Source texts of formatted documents
Content starts
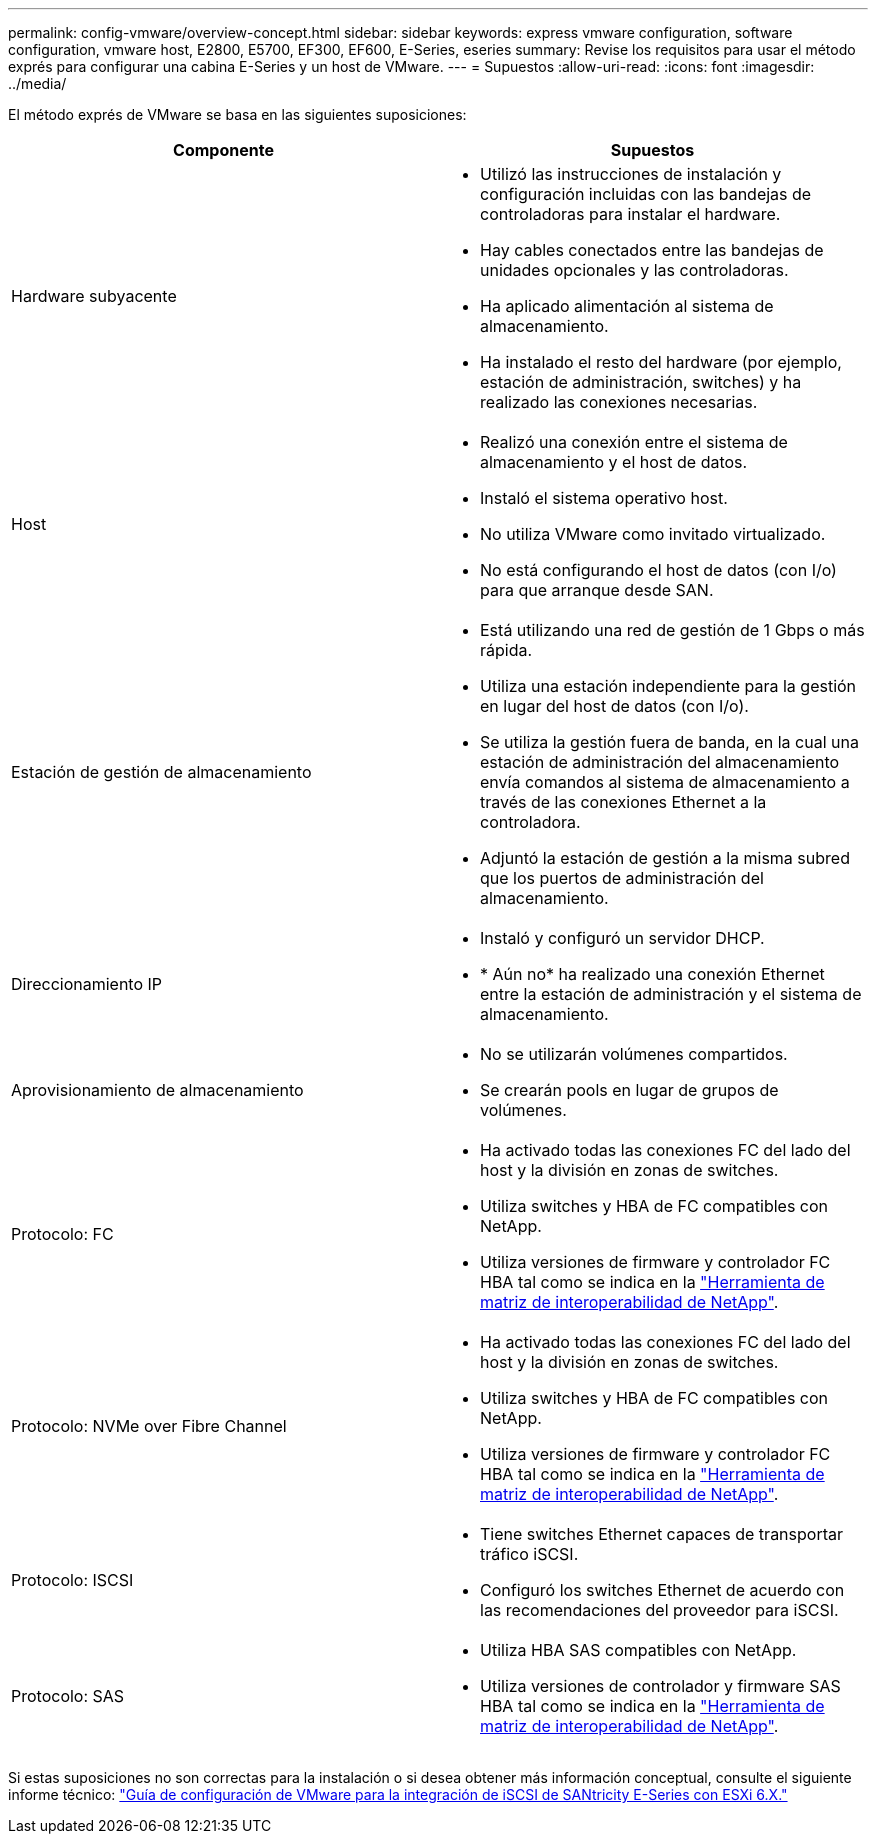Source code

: ---
permalink: config-vmware/overview-concept.html 
sidebar: sidebar 
keywords: express vmware configuration, software configuration, vmware host, E2800, E5700, EF300, EF600, E-Series, eseries 
summary: Revise los requisitos para usar el método exprés para configurar una cabina E-Series y un host de VMware. 
---
= Supuestos
:allow-uri-read: 
:icons: font
:imagesdir: ../media/


[role="lead"]
El método exprés de VMware se basa en las siguientes suposiciones:

|===
| Componente | Supuestos 


 a| 
Hardware subyacente
 a| 
* Utilizó las instrucciones de instalación y configuración incluidas con las bandejas de controladoras para instalar el hardware.
* Hay cables conectados entre las bandejas de unidades opcionales y las controladoras.
* Ha aplicado alimentación al sistema de almacenamiento.
* Ha instalado el resto del hardware (por ejemplo, estación de administración, switches) y ha realizado las conexiones necesarias.




 a| 
Host
 a| 
* Realizó una conexión entre el sistema de almacenamiento y el host de datos.
* Instaló el sistema operativo host.
* No utiliza VMware como invitado virtualizado.
* No está configurando el host de datos (con I/o) para que arranque desde SAN.




 a| 
Estación de gestión de almacenamiento
 a| 
* Está utilizando una red de gestión de 1 Gbps o más rápida.
* Utiliza una estación independiente para la gestión en lugar del host de datos (con I/o).
* Se utiliza la gestión fuera de banda, en la cual una estación de administración del almacenamiento envía comandos al sistema de almacenamiento a través de las conexiones Ethernet a la controladora.
* Adjuntó la estación de gestión a la misma subred que los puertos de administración del almacenamiento.




 a| 
Direccionamiento IP
 a| 
* Instaló y configuró un servidor DHCP.
* * Aún no* ha realizado una conexión Ethernet entre la estación de administración y el sistema de almacenamiento.




 a| 
Aprovisionamiento de almacenamiento
 a| 
* No se utilizarán volúmenes compartidos.
* Se crearán pools en lugar de grupos de volúmenes.




 a| 
Protocolo: FC
 a| 
* Ha activado todas las conexiones FC del lado del host y la división en zonas de switches.
* Utiliza switches y HBA de FC compatibles con NetApp.
* Utiliza versiones de firmware y controlador FC HBA tal como se indica en la http://mysupport.netapp.com/matrix["Herramienta de matriz de interoperabilidad de NetApp"^].




 a| 
Protocolo: NVMe over Fibre Channel
 a| 
* Ha activado todas las conexiones FC del lado del host y la división en zonas de switches.
* Utiliza switches y HBA de FC compatibles con NetApp.
* Utiliza versiones de firmware y controlador FC HBA tal como se indica en la http://mysupport.netapp.com/matrix["Herramienta de matriz de interoperabilidad de NetApp"^].




 a| 
Protocolo: ISCSI
 a| 
* Tiene switches Ethernet capaces de transportar tráfico iSCSI.
* Configuró los switches Ethernet de acuerdo con las recomendaciones del proveedor para iSCSI.




 a| 
Protocolo: SAS
 a| 
* Utiliza HBA SAS compatibles con NetApp.
* Utiliza versiones de controlador y firmware SAS HBA tal como se indica en la http://mysupport.netapp.com/matrix["Herramienta de matriz de interoperabilidad de NetApp"^].


|===
Si estas suposiciones no son correctas para la instalación o si desea obtener más información conceptual, consulte el siguiente informe técnico: https://www.netapp.com/pdf.html?item=/media/17017-tr4789pdf.pdf["Guía de configuración de VMware para la integración de iSCSI de SANtricity E-Series con ESXi 6.X."^]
Content ends
The answer must be a word-for-word copy of all the entries, containing no pictures.

Source code

: ---
permalink: config-vmware/overview-concept.html 
sidebar: sidebar 
keywords: express vmware configuration, software configuration, vmware host, E2800, E5700, EF300, EF600, E-Series, eseries 
summary: Revise los requisitos para usar el método exprés para configurar una cabina E-Series y un host de VMware. 
---
= Supuestos
:allow-uri-read: 
:icons: font
:imagesdir: ../media/


[role="lead"]
El método exprés de VMware se basa en las siguientes suposiciones:

|===
| Componente | Supuestos 


 a| 
Hardware subyacente
 a| 
* Utilizó las instrucciones de instalación y configuración incluidas con las bandejas de controladoras para instalar el hardware.
* Hay cables conectados entre las bandejas de unidades opcionales y las controladoras.
* Ha aplicado alimentación al sistema de almacenamiento.
* Ha instalado el resto del hardware (por ejemplo, estación de administración, switches) y ha realizado las conexiones necesarias.




 a| 
Host
 a| 
* Realizó una conexión entre el sistema de almacenamiento y el host de datos.
* Instaló el sistema operativo host.
* No utiliza VMware como invitado virtualizado.
* No está configurando el host de datos (con I/o) para que arranque desde SAN.




 a| 
Estación de gestión de almacenamiento
 a| 
* Está utilizando una red de gestión de 1 Gbps o más rápida.
* Utiliza una estación independiente para la gestión en lugar del host de datos (con I/o).
* Se utiliza la gestión fuera de banda, en la cual una estación de administración del almacenamiento envía comandos al sistema de almacenamiento a través de las conexiones Ethernet a la controladora.
* Adjuntó la estación de gestión a la misma subred que los puertos de administración del almacenamiento.




 a| 
Direccionamiento IP
 a| 
* Instaló y configuró un servidor DHCP.
* * Aún no* ha realizado una conexión Ethernet entre la estación de administración y el sistema de almacenamiento.




 a| 
Aprovisionamiento de almacenamiento
 a| 
* No se utilizarán volúmenes compartidos.
* Se crearán pools en lugar de grupos de volúmenes.




 a| 
Protocolo: FC
 a| 
* Ha activado todas las conexiones FC del lado del host y la división en zonas de switches.
* Utiliza switches y HBA de FC compatibles con NetApp.
* Utiliza versiones de firmware y controlador FC HBA tal como se indica en la http://mysupport.netapp.com/matrix["Herramienta de matriz de interoperabilidad de NetApp"^].




 a| 
Protocolo: NVMe over Fibre Channel
 a| 
* Ha activado todas las conexiones FC del lado del host y la división en zonas de switches.
* Utiliza switches y HBA de FC compatibles con NetApp.
* Utiliza versiones de firmware y controlador FC HBA tal como se indica en la http://mysupport.netapp.com/matrix["Herramienta de matriz de interoperabilidad de NetApp"^].




 a| 
Protocolo: ISCSI
 a| 
* Tiene switches Ethernet capaces de transportar tráfico iSCSI.
* Configuró los switches Ethernet de acuerdo con las recomendaciones del proveedor para iSCSI.




 a| 
Protocolo: SAS
 a| 
* Utiliza HBA SAS compatibles con NetApp.
* Utiliza versiones de controlador y firmware SAS HBA tal como se indica en la http://mysupport.netapp.com/matrix["Herramienta de matriz de interoperabilidad de NetApp"^].


|===
Si estas suposiciones no son correctas para la instalación o si desea obtener más información conceptual, consulte el siguiente informe técnico: https://www.netapp.com/pdf.html?item=/media/17017-tr4789pdf.pdf["Guía de configuración de VMware para la integración de iSCSI de SANtricity E-Series con ESXi 6.X."^]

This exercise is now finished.